- Supplied material -

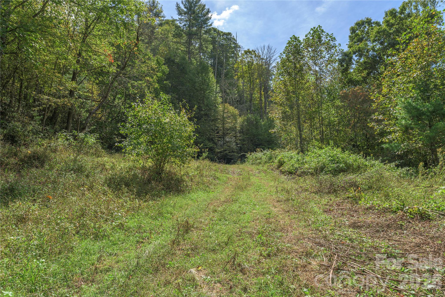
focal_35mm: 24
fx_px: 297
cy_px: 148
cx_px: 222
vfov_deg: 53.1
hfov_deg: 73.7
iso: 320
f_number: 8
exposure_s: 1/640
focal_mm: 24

==

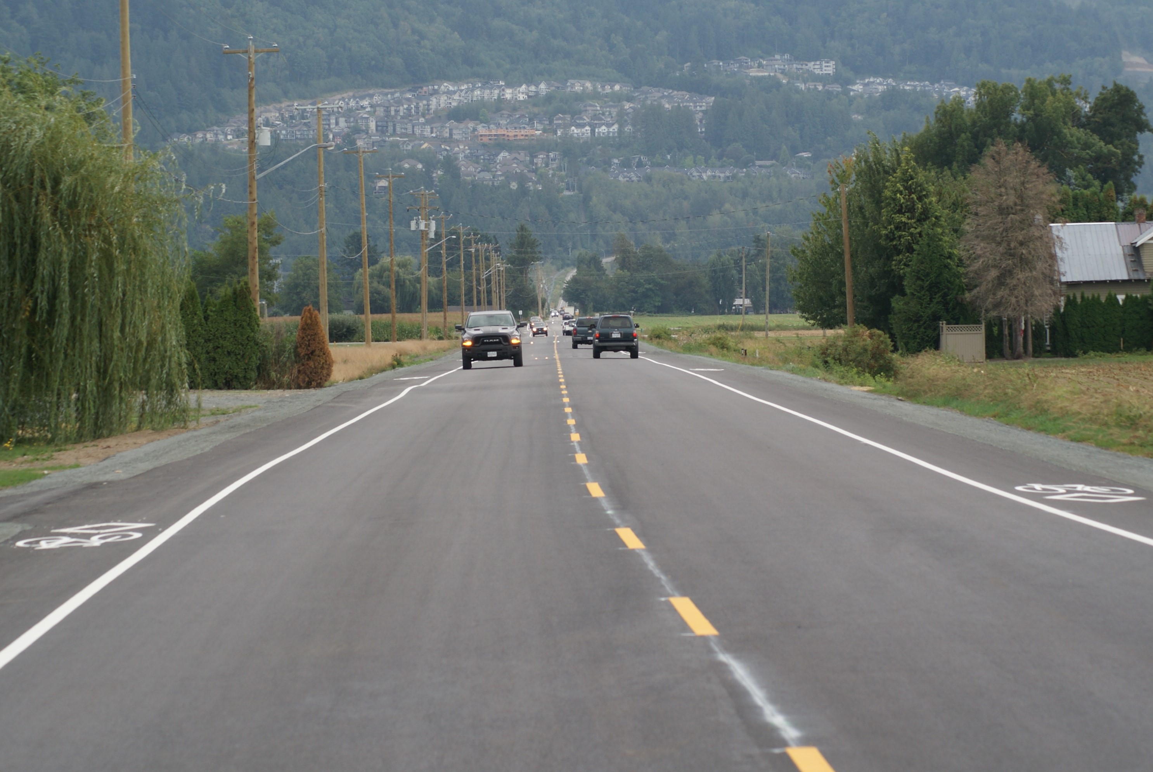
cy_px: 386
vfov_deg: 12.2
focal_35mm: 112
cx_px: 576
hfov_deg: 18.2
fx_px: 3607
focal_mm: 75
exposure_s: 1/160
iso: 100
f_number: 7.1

- Your assignment -
Look above for the line holding "focal_35mm: 24", then set down exactly that line and every line after it up to and including the line holding "focal_mm: 24", with nothing else.

- Solved problem -
focal_35mm: 24
fx_px: 297
cy_px: 148
cx_px: 222
vfov_deg: 53.1
hfov_deg: 73.7
iso: 320
f_number: 8
exposure_s: 1/640
focal_mm: 24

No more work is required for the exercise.